Work required
When you copy the records that follow, please keep every word exactly as it is and leave out the pictures.

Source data

+++

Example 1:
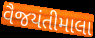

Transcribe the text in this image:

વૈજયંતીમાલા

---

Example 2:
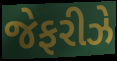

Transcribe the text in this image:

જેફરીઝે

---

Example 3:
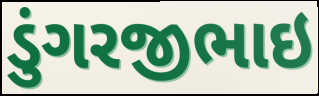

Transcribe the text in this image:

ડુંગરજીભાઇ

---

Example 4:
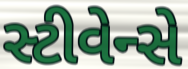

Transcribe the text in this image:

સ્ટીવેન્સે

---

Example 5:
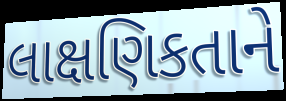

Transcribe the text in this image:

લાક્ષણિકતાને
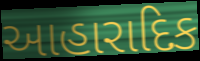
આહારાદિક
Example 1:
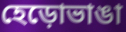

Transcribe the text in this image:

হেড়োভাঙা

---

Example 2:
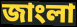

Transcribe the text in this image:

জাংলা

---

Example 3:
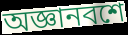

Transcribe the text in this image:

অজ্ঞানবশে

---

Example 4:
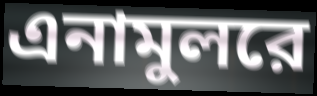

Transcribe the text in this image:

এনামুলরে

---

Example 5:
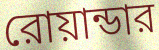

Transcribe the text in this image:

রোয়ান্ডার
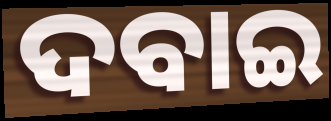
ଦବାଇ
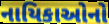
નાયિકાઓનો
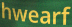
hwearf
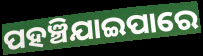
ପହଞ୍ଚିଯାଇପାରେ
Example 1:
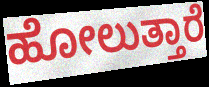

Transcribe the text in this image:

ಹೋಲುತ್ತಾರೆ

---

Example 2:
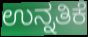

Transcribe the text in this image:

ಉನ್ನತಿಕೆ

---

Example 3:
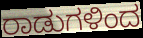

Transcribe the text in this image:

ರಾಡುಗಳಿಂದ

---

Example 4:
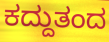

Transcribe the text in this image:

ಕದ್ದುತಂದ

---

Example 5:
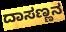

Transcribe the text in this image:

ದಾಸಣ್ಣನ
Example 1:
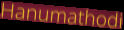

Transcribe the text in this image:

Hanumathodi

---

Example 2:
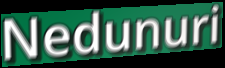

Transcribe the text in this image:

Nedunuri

+++

Written solution
Example 1:

Transcribe the text in this image:

વૈજયંતીમાલા

---

Example 2:

Transcribe the text in this image:

જેફરીઝે

---

Example 3:

Transcribe the text in this image:

ડુંગરજીભાઇ

---

Example 4:

Transcribe the text in this image:

સ્ટીવેન્સે

---

Example 5:

Transcribe the text in this image:

લાક્ષણિકતાને
આહારાદિક
Example 1:

Transcribe the text in this image:

হেড়োভাঙা

---

Example 2:

Transcribe the text in this image:

জাংলা

---

Example 3:

Transcribe the text in this image:

অজ্ঞানবশে

---

Example 4:

Transcribe the text in this image:

এনামুলরে

---

Example 5:

Transcribe the text in this image:

রোয়ান্ডার
ଦବାଇ
નાયિકાઓનો
hwearf
ପହଞ୍ଚିଯାଇପାରେ
Example 1:

Transcribe the text in this image:

ಹೋಲುತ್ತಾರೆ

---

Example 2:

Transcribe the text in this image:

ಉನ್ನತಿಕೆ

---

Example 3:

Transcribe the text in this image:

ರಾಡುಗಳಿಂದ

---

Example 4:

Transcribe the text in this image:

ಕದ್ದುತಂದ

---

Example 5:

Transcribe the text in this image:

ದಾಸಣ್ಣನ
Example 1:

Transcribe the text in this image:

Hanumathodi

---

Example 2:

Transcribe the text in this image:

Nedunuri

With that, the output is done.